Avant d’aborder la question des moyens pour le collège, j’aimerais vous interroger sur une question liée à la carte scolaire. Le CTA a acté la fusion des 2 établissements valentinois, le lycée Algoud et le Lycée Laffemas pour n’en faire plus qu’un le lycée Algoud-Laffemas. Jusqu’à présent le lycée Algoud ne dépendait pas de la carte scolaire. A cette fusion vient s’ajouter l’ouverture en 2016 du collège de Beaumont-lès-Valence, les élèves Beaumontois étant scolarisés auparavant au collège Paul Valery. La carte scolaire des collèges est une compétence du Conseil général qui a commencé une concertation sur cette refonte ; mais celle des Lycées dépend de la DSDEN. Ces 2 éléments auront une répercussion sur le recrutement de certains lycées valentinois, notamment Camille Vernet. Est-il prévu une discussion et une réflexion sur cette question ? Selon quel calendrier et quelles modalités de concertations ?

Pour en revenir à la répartition des moyens pour le département de la Drôme. A la rentrée prochaine, il verra ses effectifs en collège augmenter de 1,1 % et en S.E.G.P.A de 5,7 %. Pour y répondre le rectorat a alloué 22 ETP supplémentaires, 15 au titre de l’augmentation démographique et 7 au titre de la prise en charge de la difficulté sociale et scolaire dans les collèges qui ne sont pas classés en RRS. Nous aimerions donc connaître les établissements qui vont bénéficier de cette attention particulière à la rentrée prochaine, et la forme que va prendre cette attention particulière.

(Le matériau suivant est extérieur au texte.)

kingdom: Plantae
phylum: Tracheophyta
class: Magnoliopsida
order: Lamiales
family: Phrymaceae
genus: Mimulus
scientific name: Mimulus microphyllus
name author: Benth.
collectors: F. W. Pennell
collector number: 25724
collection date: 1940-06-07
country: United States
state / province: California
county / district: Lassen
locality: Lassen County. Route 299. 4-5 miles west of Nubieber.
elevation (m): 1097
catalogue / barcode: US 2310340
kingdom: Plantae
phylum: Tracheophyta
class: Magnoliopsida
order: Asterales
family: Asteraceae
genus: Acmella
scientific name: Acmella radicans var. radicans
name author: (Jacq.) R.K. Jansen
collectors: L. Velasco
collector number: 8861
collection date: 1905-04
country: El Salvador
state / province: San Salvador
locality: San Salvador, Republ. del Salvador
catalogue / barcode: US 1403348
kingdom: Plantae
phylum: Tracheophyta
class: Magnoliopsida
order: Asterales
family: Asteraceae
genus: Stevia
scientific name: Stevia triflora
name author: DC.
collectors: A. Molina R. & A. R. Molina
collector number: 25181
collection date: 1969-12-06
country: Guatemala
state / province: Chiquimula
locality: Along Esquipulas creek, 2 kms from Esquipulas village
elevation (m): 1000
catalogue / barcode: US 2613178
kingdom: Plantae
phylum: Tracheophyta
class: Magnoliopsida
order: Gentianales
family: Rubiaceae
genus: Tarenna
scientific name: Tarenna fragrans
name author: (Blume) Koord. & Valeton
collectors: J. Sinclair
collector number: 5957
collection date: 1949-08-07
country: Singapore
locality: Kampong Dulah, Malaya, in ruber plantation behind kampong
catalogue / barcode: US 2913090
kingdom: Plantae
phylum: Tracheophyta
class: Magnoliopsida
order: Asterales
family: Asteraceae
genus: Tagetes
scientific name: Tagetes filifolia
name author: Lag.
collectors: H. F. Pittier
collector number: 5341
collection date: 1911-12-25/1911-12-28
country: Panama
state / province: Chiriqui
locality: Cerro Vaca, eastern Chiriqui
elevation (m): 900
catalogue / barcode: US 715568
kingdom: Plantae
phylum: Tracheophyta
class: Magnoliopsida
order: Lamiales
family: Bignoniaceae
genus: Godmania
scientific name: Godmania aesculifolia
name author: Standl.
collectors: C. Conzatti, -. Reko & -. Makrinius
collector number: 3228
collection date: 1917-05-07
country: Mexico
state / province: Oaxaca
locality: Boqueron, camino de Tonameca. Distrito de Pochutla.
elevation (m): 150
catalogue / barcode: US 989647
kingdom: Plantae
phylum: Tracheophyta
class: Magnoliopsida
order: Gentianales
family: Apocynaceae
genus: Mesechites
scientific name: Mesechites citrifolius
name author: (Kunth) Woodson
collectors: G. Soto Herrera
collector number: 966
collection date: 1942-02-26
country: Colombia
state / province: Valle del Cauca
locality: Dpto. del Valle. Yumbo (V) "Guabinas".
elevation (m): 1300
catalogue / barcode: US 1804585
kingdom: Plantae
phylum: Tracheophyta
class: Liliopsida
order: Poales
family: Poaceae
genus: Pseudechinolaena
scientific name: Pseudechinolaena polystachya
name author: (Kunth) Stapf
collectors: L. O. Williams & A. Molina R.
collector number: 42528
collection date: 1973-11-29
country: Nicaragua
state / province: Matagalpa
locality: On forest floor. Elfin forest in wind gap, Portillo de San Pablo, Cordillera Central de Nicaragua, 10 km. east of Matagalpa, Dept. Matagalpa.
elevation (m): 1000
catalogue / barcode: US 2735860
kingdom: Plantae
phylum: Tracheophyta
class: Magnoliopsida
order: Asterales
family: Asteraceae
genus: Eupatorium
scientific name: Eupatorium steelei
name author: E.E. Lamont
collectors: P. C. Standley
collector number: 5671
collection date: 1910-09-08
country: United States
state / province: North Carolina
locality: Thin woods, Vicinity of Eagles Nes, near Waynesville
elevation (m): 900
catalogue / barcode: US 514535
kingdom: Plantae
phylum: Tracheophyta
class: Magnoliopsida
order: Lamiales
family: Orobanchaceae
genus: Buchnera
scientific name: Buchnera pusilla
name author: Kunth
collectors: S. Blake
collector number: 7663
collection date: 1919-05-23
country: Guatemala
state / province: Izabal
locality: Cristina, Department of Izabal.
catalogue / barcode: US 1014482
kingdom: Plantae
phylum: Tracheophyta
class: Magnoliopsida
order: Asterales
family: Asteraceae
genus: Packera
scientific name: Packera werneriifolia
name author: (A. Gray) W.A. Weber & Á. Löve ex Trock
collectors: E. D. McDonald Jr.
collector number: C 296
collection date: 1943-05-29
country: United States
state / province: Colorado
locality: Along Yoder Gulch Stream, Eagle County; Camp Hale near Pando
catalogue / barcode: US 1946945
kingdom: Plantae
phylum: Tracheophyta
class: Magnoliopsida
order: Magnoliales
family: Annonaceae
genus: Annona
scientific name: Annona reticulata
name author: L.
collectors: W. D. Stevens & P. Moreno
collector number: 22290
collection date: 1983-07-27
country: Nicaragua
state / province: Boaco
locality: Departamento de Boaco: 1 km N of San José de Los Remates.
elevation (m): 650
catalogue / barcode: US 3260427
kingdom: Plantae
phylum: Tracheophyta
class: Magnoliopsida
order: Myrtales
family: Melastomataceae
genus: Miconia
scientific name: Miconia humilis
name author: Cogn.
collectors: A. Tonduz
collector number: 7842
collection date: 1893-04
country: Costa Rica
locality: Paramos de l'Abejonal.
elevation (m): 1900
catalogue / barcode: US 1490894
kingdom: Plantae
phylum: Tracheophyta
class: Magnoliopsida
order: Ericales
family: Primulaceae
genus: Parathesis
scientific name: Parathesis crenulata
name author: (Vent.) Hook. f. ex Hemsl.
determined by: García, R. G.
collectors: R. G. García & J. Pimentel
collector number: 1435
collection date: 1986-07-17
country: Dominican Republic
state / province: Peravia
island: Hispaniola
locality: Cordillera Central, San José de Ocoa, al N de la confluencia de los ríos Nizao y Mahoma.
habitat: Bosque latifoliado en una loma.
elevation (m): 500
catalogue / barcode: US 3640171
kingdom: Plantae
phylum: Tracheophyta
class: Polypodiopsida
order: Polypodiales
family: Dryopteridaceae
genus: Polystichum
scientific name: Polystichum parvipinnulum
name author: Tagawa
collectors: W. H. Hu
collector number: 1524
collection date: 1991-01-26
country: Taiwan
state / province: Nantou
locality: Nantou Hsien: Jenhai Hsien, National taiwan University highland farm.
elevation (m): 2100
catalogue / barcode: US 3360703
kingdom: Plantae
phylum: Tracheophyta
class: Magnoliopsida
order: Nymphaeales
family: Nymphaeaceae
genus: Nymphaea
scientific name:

Sur la répartition des moyens sur la Drôme, on ne peut que constater que l’apport supplémentaire de moyens ne permet que le maintien du taux d’encadrement, voir une légère augmentation la moyenne passant de 25, 55 à 25, 72 et pour les trois collèges en RRS elle reste élevée à 23.96.

On peut cependant se satisfaire de la baisse globale du taux D’H.S. A passant de 6.5, à 5.9, c’est là un point plus que positif d’autant plus qu’au niveau académique le taux d’H.S.A reste élevé à près de 8.1% en collège et 9.2 % en S.E.G.P.A.

Oui la priorité doit être donnée aux élèves les plus défavorisées et les plus en difficultés, les plus fragiles cependant dans les documents transmis on ne peut que s’étonner et contester la politique à l’égard des S.E.G.P.A. Celles-ci sont confrontés à une augmentation importante de leur effectif, les effectifs prévisionnels passant de 557 à 619 élèves soit une augmentation de près de 11 % mais cependant leurs moyens diminuent, c’est 3 divisions en moins pour la rentrée 2014 et 55,7 heures en moins. N’y a-t-il pas là une incohérence dans la politique en faveur des élèves les plus fragiles ?

Au-delà des chiffres, des postes rétablis et leur répartition, la politique éducative ne peut se réduire à cette seule composante, elle est certes un moyen mais pas une fin en soi, la véritable refondation de l’école passera par des réformes de structures, par une redéfinition du métier d’enseignant qui doit s’adapter au XXIème siècle et dépasser les conceptions du siècle passé tout en préservant ça va de soi et en prenant en compte le progrès social pour les personnels.

C’est par la mise en œuvre d’un politique ambitieuse pour les élèves les plus fragiles et pas un saupoudrage de moyens et donc la prise en compte de la difficulté sociale et scolaire ; c’est par la refondation du collège autour de la maîtrise du socle commun de connaissances, de compétences et de culture et celle du lycée avec des parcours plus flexibles corrigeant la rigidité et la hiérarchisation actuelles des séries et s’inscrivant dans la perspective d’un continuum bac-3/bac+3 qu’on améliorera la réussite des élèves et les conditions de travail des personnels. Le Sgen-CFDT affirme une nouvelle fois que des chantiers structurels doivent se poursuivre ou s’ouvrir et y prendra pleinement sa place.